Thanks, Cecilie: It looks like the function ggpaired() does not do any correcting before passing the data onto to the wilcox.test() function, so the fact that sample 29 has no ratio defined unbalances the pariring. If you remove sample 29 before running ggpaired(), the test is performed.

P.S.: I'm curious —why did you choose to use the ratio as the variable to compare?

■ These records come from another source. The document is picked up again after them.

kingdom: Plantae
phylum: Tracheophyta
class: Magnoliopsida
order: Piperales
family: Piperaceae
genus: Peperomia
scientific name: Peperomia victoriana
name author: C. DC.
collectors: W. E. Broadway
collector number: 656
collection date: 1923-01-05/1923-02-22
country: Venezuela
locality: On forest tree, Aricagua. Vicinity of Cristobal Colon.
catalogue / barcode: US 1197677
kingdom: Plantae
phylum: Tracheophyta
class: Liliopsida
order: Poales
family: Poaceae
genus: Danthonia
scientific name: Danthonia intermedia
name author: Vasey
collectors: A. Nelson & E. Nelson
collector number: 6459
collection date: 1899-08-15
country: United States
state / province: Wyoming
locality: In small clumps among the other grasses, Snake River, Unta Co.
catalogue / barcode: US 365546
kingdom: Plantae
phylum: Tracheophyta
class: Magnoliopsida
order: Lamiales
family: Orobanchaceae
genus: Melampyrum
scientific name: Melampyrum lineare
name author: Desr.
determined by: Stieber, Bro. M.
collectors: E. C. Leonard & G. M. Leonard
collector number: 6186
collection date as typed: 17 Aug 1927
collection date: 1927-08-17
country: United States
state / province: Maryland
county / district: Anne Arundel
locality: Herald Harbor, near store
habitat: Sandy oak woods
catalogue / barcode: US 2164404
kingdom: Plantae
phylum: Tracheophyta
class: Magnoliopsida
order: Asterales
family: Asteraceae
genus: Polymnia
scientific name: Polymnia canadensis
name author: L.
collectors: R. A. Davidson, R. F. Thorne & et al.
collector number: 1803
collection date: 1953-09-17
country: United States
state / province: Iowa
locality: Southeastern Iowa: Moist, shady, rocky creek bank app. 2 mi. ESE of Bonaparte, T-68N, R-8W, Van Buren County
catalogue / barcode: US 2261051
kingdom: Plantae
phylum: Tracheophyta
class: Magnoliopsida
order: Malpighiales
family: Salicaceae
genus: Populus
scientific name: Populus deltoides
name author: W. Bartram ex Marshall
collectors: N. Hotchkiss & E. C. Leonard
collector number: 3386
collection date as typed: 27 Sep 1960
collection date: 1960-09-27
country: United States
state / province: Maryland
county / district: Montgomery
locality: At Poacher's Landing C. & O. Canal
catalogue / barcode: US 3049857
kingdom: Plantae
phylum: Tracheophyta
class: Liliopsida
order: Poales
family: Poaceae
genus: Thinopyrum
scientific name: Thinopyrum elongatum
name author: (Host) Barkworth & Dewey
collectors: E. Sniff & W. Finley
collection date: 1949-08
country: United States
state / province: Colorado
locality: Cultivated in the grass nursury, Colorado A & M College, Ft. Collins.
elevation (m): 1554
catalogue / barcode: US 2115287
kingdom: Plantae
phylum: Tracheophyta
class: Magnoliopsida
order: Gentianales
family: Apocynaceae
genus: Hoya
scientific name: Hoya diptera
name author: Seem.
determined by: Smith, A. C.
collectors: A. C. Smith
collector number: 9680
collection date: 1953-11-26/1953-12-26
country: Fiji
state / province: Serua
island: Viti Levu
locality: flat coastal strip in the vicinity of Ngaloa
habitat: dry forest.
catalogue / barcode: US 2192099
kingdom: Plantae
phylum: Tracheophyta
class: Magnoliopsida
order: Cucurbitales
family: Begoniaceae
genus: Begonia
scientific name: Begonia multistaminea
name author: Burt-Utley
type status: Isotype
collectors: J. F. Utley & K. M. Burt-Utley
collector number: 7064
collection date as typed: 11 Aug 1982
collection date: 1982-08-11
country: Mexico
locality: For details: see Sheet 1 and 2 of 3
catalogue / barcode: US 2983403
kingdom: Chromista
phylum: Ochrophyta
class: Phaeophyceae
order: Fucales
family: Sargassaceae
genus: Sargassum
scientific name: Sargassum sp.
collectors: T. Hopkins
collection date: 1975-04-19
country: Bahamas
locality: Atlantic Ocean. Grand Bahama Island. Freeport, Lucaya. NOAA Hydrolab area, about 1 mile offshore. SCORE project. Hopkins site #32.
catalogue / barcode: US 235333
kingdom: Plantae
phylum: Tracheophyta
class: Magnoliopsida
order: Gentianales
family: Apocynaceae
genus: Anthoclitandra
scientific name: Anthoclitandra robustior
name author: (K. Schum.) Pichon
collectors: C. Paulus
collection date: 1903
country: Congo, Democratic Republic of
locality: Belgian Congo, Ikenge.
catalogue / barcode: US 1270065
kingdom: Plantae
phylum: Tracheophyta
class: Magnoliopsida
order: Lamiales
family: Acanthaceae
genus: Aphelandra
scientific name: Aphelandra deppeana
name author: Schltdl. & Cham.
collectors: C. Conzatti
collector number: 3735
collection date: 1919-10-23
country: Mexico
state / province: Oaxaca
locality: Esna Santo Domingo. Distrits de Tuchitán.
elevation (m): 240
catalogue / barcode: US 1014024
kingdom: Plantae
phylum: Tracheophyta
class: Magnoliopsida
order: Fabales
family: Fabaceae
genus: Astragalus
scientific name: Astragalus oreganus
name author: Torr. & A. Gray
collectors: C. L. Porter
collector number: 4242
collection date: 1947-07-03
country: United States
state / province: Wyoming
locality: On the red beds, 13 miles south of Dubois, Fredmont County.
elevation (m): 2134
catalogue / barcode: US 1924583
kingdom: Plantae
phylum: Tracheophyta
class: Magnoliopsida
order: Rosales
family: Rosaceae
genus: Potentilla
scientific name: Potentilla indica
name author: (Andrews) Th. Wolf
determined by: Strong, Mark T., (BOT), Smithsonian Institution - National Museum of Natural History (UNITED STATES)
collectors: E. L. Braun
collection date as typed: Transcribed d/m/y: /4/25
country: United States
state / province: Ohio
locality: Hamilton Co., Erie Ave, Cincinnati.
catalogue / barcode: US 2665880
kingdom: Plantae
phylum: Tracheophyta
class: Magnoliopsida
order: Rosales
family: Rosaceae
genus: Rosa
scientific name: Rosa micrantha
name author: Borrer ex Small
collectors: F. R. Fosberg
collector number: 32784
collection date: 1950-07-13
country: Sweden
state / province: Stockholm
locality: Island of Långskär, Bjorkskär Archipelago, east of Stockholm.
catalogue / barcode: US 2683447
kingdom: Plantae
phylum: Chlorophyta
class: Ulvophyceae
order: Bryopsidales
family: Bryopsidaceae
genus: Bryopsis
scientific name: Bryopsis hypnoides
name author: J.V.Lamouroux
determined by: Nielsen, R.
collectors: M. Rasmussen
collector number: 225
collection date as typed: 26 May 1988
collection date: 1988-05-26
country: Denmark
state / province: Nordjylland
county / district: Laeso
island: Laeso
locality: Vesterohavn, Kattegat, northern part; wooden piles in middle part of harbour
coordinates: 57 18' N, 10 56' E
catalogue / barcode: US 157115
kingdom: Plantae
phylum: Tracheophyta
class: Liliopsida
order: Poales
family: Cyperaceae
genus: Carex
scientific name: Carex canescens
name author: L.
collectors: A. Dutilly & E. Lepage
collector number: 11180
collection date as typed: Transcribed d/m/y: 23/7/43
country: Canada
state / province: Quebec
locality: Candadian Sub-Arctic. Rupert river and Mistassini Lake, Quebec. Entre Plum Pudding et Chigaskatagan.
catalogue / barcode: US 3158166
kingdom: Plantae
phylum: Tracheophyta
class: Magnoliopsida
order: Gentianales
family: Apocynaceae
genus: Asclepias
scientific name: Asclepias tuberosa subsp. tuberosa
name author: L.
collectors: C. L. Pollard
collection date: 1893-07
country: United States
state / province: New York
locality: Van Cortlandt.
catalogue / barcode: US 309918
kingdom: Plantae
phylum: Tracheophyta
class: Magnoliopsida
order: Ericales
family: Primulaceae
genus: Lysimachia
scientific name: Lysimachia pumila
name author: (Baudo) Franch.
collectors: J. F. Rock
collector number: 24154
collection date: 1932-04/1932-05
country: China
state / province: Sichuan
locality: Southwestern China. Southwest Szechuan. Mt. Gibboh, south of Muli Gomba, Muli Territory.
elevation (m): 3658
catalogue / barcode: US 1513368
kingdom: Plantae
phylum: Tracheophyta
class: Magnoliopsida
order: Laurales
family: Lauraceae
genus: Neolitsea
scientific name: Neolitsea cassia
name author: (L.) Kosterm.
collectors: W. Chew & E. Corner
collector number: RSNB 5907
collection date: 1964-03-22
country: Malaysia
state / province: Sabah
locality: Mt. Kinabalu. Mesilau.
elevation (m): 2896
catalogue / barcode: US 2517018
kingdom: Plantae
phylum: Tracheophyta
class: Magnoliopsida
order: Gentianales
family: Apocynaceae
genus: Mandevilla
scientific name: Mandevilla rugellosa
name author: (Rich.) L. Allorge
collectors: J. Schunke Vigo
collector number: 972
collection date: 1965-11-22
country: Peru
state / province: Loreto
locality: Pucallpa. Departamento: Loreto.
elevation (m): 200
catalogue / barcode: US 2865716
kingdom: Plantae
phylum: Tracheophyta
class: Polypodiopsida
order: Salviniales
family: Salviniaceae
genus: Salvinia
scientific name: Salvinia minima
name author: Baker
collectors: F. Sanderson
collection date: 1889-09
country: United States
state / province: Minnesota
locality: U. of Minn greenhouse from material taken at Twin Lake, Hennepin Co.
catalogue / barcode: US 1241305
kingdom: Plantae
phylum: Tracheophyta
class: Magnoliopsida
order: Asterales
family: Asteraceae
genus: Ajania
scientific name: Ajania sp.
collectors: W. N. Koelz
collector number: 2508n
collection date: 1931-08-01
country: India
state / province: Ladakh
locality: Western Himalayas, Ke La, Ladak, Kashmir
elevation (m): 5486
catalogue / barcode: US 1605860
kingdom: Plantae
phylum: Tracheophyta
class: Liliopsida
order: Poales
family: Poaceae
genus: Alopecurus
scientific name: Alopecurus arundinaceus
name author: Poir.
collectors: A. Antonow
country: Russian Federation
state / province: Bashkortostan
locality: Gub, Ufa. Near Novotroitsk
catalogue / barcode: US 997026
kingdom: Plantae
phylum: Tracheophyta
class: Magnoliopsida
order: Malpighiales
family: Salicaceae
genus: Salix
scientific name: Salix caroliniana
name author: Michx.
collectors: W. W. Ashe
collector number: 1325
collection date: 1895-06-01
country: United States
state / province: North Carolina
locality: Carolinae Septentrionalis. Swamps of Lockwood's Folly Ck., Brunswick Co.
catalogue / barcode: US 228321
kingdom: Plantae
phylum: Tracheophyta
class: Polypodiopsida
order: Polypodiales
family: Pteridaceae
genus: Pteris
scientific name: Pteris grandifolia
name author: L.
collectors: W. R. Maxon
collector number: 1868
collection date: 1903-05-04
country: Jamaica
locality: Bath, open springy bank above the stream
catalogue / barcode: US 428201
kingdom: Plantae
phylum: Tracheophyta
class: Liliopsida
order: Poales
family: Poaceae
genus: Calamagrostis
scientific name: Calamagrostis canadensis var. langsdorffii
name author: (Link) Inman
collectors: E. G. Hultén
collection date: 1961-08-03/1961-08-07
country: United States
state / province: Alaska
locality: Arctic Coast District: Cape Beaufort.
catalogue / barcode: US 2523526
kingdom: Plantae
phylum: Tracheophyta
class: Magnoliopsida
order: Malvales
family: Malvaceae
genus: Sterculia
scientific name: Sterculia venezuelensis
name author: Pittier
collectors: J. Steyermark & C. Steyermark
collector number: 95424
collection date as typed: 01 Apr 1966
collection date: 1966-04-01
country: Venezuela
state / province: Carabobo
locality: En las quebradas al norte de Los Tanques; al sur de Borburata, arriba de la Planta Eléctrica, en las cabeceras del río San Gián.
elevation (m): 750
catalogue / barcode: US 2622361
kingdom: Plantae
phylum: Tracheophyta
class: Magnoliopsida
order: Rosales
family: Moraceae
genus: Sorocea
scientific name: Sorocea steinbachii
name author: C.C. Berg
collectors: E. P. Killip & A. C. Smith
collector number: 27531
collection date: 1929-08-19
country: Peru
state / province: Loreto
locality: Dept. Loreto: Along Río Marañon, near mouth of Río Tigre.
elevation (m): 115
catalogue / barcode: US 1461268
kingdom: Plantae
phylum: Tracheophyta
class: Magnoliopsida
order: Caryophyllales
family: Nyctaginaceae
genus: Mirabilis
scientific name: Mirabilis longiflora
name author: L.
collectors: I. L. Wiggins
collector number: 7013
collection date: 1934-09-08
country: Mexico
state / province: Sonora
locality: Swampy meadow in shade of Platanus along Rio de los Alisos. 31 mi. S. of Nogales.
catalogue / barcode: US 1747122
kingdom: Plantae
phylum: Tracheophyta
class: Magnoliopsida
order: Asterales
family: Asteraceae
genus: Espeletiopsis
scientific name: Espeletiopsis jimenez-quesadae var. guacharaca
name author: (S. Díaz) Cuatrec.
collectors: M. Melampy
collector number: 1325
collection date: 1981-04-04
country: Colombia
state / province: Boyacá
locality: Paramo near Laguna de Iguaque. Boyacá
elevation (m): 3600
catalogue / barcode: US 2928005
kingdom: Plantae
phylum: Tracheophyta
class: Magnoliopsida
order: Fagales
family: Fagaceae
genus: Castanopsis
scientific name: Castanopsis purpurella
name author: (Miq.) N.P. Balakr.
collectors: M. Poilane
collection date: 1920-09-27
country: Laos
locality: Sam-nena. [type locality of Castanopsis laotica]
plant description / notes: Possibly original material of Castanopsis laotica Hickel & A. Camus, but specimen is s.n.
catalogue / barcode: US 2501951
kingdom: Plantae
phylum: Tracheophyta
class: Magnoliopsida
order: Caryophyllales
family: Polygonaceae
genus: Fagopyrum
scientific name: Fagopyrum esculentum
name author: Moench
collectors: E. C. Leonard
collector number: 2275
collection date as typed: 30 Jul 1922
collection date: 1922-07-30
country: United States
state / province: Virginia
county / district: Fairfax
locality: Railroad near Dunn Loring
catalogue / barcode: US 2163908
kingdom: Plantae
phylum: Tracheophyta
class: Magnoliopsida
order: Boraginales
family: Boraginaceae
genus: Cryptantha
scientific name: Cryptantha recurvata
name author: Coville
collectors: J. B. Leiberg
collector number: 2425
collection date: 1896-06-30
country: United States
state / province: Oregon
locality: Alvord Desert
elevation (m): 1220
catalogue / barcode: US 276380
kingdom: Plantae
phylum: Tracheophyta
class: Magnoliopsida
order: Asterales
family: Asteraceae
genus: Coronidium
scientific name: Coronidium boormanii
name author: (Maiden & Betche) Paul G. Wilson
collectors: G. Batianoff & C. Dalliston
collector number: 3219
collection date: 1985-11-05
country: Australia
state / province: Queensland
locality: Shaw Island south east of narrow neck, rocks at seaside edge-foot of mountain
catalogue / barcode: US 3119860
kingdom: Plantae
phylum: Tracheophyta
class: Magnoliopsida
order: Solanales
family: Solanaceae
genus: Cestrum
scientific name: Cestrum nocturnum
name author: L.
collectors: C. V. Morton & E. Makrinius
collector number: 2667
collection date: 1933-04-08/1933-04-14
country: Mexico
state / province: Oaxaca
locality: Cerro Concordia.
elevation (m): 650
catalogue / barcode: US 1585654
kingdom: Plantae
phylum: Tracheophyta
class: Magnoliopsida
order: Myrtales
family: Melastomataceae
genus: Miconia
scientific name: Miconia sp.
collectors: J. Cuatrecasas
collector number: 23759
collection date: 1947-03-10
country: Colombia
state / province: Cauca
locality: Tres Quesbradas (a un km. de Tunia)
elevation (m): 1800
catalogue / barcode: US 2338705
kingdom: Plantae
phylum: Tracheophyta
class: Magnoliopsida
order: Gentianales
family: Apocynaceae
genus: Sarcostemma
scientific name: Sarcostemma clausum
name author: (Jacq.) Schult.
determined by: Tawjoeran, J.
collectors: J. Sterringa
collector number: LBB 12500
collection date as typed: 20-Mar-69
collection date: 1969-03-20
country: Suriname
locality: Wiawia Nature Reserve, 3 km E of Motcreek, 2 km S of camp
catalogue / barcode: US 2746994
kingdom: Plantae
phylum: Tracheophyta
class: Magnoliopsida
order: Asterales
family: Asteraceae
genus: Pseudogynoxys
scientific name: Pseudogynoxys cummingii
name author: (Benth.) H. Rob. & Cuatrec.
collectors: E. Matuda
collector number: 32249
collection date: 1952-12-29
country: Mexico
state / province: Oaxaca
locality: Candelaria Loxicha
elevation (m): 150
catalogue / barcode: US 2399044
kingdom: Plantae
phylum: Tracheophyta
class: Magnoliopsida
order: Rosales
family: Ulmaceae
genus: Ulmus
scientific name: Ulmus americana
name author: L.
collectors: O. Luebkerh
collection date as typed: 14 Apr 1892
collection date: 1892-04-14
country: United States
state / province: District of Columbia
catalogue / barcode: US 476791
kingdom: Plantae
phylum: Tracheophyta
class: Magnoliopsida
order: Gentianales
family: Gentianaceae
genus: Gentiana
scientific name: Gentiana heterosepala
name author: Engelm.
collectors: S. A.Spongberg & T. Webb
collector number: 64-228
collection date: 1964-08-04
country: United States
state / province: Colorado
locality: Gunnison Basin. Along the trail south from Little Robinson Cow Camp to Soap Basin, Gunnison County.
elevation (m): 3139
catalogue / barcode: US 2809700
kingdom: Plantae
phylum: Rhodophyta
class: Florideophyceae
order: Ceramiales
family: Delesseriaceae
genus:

How symmetric in shape is your distribution of ratios? I'm suspecting not very much. If that is the case, the signed rank test is the wrong test, because that assumes symmetry of the distribution of (in your case) ratios. You have some options:

  • use a sign test on the ratios (eg, test that the median ratio is 1), which assumes nothing about shape
  • try a transformation of the concentrations. For example, working with the logs of the concentrations would mean that the log of the ratio is the difference of the log-concentrations, which is more usual for a matched-pairs test. If the distribution of log-ratios is close to normal, which it might be, the t-test will be fine.

IMO: because of the assumption of symmetry, the signed rank test is almost never the right test. If symmetry is reasonable, then a t-test will often be fine; if it is not, you need the sign test, or to try for a transformation.